Junk sick…
Today I made a visit to a person who is an active cocaine & heroin user, who has cancer, and who has wildly uncontrolled pain in spite of a s.h.i.t.l.o.a.d. of pain med. This person is addicted, this person doesn’t want to quit - only to not be in pain, this person knows that time is short and there’s no going back. This person hurts my heart.
I have loved, in my life, 2 junkies. Deeply. I am in no position to dissect the nature of addiction. I can’t pretend I know what it feels like to be as focused, driven, creative, and motivated as one needs to be to stay fixed. Or how ultimately exhausting and defeating it is. I am only an observer. I do know what it feels like to be begged, cried on, manipulated, promised to, emotionally distanced, and loved in the most desperate and intense way that I will ever know. Hope and despair. And hope.

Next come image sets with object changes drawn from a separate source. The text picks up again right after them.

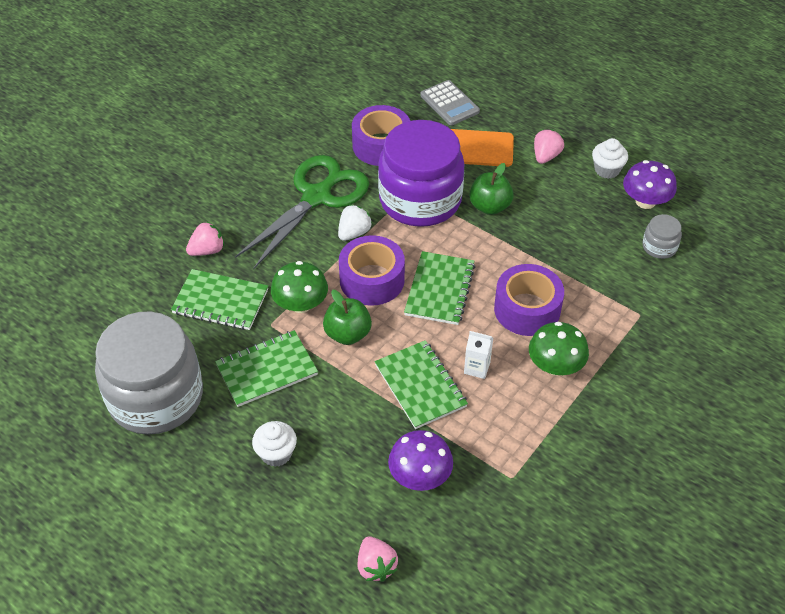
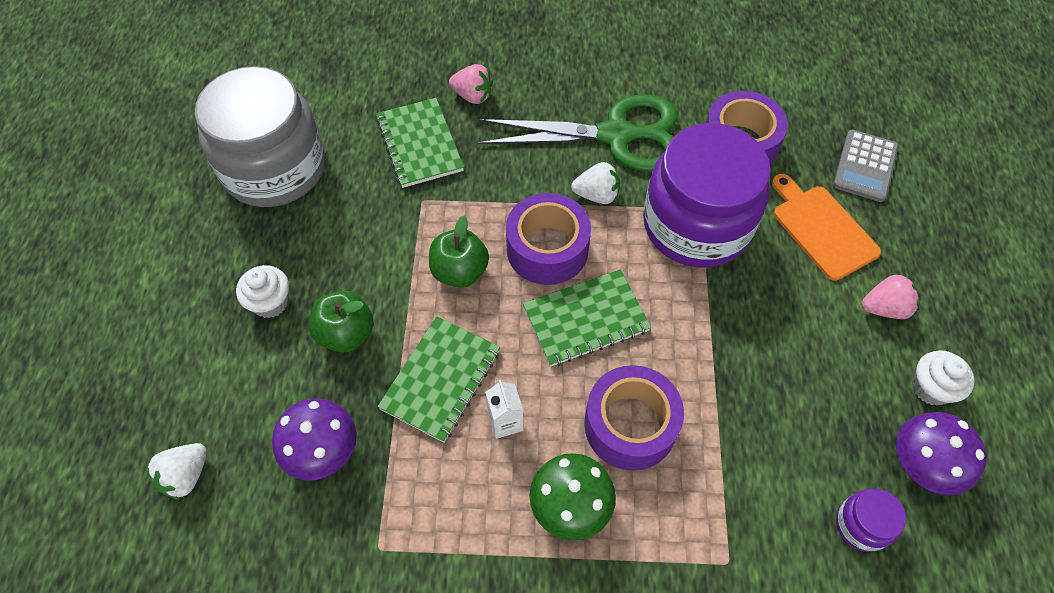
camera: 55 degrees right, 10 degrees up
green notebook [215,330,318,407] -> none
green mushroom [271,261,328,313] -> none
pink strawberry [357,536,398,582] -> white strawberry [146,443,207,500]
green apple [469,163,514,215] -> green apple moved to [309,291,374,352]
grey jar [642,214,682,259] -> purple jar [836,489,906,552]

So meeting this person today - watching the wall climbing, hearing the rap, being invited into the suffering, and trying to sort through notions of real and unreal - has slammed me back into a time and place that I wasn’t prepared for. I mean, I knew what to expect. I thought I was ready and maybe even a little bit of an “expert” (fucking arrogant. and stupid). This person will die hard, will suffer and suffer more still - in spite of my puny efforts, the efforts of the docs and the palliative experts. Despair.
I can’t sleep. And I can’t seem to drink enough to catch a proper buzz. Life’s not fair.


Comment by Jack
Friday October 06 2006 @ 2:51 am
Life is sometimes tough and unfair and mostly out of our control. Go for a run, it’s Autumn outside!